### WHAT TO DO
Repeat the stretch of entries below from the line with "92: (468, 1187)" through the line with "110: (615, 871)". Include both ends and add nothing.
——————
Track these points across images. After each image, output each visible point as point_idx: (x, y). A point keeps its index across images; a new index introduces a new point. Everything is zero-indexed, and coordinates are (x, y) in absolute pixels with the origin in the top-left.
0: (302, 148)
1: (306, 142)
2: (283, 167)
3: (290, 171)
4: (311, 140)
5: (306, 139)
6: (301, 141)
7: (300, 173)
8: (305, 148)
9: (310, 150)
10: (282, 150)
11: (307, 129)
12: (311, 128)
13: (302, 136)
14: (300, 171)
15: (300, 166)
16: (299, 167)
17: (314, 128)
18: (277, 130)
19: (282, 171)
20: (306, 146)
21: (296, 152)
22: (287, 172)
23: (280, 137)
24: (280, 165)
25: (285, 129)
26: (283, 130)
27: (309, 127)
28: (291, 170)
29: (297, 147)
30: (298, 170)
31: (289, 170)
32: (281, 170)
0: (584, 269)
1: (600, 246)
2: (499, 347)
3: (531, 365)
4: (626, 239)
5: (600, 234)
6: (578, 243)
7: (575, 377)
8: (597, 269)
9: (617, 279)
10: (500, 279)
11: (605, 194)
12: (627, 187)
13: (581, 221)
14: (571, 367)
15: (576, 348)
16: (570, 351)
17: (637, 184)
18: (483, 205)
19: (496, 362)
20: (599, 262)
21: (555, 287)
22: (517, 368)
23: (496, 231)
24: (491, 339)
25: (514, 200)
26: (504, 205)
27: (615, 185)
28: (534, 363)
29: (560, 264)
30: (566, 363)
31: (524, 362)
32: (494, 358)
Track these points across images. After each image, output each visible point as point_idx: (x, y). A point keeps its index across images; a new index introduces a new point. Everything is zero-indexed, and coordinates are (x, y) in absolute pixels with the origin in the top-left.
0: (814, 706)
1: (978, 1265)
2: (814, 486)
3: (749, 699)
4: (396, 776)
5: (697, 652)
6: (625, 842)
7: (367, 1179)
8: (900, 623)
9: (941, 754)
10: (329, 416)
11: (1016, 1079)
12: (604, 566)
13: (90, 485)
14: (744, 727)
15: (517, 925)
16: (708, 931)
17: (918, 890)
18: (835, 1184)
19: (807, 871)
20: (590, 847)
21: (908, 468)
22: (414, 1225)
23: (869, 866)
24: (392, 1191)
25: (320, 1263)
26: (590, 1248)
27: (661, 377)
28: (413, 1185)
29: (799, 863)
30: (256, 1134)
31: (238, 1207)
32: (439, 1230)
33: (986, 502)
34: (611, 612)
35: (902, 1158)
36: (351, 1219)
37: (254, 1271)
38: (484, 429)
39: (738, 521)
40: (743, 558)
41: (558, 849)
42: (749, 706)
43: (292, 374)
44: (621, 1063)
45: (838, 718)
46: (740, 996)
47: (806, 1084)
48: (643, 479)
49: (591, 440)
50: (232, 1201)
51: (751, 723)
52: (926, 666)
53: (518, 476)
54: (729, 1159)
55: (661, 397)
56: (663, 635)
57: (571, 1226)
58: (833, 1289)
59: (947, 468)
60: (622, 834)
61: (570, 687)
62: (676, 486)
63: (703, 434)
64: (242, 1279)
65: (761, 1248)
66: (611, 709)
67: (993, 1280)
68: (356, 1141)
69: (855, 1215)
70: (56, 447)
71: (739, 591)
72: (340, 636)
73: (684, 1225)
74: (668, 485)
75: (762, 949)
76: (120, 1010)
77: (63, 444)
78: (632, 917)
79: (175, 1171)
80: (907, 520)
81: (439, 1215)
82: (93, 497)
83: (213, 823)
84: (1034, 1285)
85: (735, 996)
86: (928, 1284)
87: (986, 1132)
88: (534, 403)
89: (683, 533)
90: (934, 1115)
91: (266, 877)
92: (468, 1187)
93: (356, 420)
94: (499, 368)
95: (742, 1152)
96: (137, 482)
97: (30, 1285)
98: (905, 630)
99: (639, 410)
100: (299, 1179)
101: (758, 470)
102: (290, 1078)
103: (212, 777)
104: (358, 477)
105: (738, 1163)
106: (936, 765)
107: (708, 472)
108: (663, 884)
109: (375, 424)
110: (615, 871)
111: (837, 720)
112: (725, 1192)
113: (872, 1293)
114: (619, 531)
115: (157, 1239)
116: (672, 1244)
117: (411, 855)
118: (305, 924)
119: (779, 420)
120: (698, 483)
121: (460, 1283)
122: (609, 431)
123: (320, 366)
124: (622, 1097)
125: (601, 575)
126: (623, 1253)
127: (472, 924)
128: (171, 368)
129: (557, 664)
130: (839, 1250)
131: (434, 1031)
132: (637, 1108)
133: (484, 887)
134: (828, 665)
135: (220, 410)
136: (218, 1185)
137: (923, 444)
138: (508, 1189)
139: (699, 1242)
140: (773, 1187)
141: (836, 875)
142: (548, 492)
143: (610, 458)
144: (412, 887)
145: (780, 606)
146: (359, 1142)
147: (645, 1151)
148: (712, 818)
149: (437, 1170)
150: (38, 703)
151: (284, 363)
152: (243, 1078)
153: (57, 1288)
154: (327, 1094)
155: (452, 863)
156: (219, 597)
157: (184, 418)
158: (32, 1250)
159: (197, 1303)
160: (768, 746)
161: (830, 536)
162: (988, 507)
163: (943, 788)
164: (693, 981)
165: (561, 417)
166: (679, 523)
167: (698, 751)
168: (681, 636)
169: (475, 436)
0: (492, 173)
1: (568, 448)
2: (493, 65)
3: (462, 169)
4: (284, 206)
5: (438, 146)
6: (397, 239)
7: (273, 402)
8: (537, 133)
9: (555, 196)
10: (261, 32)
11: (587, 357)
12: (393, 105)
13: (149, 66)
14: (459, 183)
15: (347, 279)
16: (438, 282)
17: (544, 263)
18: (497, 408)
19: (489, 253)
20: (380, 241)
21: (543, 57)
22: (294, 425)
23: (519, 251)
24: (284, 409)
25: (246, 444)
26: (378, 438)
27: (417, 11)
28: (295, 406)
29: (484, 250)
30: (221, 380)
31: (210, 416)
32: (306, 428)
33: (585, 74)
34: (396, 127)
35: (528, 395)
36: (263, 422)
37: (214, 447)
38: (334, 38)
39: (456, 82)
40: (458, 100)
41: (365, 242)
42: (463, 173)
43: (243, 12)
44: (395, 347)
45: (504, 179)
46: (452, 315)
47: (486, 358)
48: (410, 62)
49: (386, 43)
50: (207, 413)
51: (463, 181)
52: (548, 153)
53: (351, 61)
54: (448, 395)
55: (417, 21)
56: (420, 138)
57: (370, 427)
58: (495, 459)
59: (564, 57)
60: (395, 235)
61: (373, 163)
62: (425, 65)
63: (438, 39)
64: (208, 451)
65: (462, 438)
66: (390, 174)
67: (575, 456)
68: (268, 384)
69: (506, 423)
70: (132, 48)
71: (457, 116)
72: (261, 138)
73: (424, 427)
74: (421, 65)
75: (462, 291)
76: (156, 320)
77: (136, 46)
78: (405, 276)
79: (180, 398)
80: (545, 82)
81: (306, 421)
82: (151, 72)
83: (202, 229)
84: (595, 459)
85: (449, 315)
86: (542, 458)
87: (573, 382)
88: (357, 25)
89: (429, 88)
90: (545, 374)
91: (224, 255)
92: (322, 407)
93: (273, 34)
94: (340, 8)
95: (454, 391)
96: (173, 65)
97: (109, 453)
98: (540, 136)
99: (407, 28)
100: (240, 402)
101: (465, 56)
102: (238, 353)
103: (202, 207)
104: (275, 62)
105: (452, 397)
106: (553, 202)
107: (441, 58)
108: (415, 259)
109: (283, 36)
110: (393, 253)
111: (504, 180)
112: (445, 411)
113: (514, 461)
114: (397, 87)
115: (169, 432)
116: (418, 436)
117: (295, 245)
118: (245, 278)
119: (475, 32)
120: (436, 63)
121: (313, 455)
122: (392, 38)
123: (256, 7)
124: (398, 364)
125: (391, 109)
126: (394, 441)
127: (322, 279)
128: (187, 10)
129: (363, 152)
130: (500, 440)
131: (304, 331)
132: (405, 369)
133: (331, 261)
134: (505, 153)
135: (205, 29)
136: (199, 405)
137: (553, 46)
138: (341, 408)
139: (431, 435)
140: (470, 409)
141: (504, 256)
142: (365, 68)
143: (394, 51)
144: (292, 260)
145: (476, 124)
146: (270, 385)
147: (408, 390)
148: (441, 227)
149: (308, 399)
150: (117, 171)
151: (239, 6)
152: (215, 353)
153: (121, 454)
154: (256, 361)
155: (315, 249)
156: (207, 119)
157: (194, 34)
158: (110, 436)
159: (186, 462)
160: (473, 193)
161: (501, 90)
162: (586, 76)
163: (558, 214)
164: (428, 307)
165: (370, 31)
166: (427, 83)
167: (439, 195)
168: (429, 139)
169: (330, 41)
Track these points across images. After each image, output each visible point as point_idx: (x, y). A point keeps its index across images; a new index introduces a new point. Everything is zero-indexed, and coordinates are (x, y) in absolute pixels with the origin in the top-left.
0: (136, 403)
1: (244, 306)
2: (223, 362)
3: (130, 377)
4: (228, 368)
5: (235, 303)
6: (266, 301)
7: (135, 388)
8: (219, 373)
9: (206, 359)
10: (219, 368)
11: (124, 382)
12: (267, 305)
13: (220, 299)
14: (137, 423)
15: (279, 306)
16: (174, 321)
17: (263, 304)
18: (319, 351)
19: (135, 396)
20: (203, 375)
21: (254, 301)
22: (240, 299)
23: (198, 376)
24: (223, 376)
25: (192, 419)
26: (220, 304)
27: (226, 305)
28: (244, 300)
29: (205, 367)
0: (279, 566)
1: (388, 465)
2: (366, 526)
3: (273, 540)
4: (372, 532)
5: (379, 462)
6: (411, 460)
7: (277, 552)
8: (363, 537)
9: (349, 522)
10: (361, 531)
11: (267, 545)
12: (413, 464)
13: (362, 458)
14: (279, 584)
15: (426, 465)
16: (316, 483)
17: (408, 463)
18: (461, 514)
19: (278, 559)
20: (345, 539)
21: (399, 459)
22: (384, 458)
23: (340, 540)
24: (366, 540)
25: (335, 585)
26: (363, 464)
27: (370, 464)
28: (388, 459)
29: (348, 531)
——————
### EXPECTED ANSWER
92: (468, 1187)
93: (356, 420)
94: (499, 368)
95: (742, 1152)
96: (137, 482)
97: (30, 1285)
98: (905, 630)
99: (639, 410)
100: (299, 1179)
101: (758, 470)
102: (290, 1078)
103: (212, 777)
104: (358, 477)
105: (738, 1163)
106: (936, 765)
107: (708, 472)
108: (663, 884)
109: (375, 424)
110: (615, 871)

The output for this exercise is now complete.